▶ [Records supplied]:
******
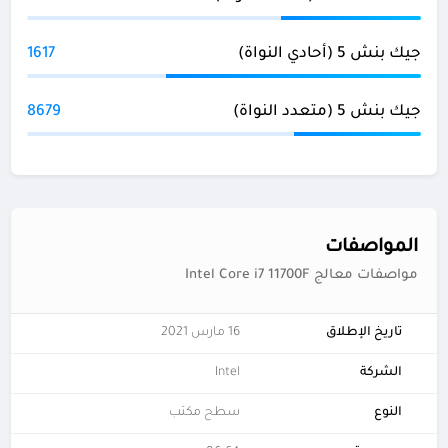
جيك بنش 5 (أحادي النواة)
1617
جيك بنش 5 (متعدد النواة)
8679
المواصفات
مواصفات معالج Intel Core i7 11700F
تاريخ الإطلاق
16 مارس 2021
الشركة
Intel
النوع
سطح مكتب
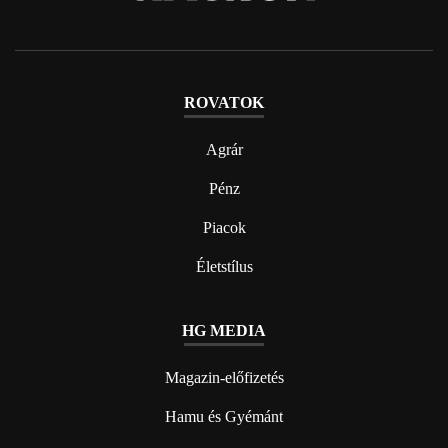
ROVATOK
Agrár
Pénz
Piacok
Életstílus
HG MEDIA
Magazin-előfizetés
Hamu és Gyémánt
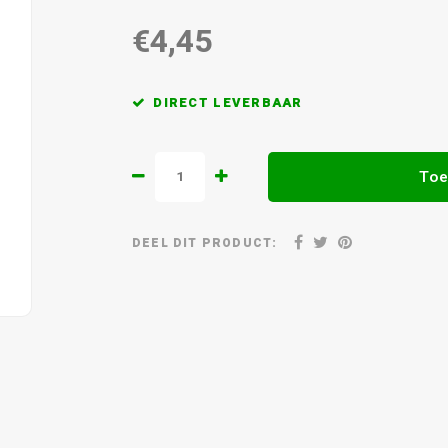
€4,45
DIRECT LEVERBAAR
Toe
DEEL DIT PRODUCT:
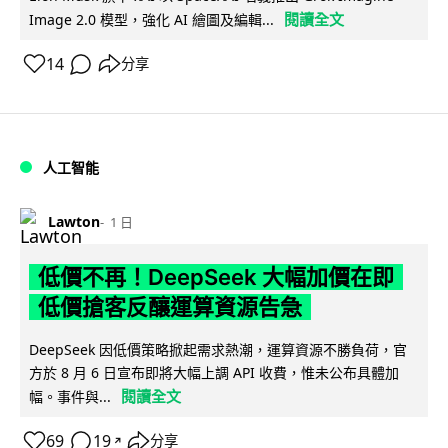
閱讀全文
Image 2.0 模型，強化 AI 繪圖及編輯...
14
分享
人工智能
Lawton
1 日
低價不再！DeepSeek 大幅加價在即
低價搶客反釀運算資源告急
DeepSeek 因低價策略掀起需求熱潮，運算資源不勝負荷，官
方於 8 月 6 日宣布即將大幅上調 API 收費，惟未公布具體加
閱讀全文
幅。事件與...
69
19
分享
↗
******
Where in the listing above does the word "النواة" appear? Copy every line that contains it.

جيك بنش 5 (أحادي النواة)
جيك بنش 5 (متعدد النواة)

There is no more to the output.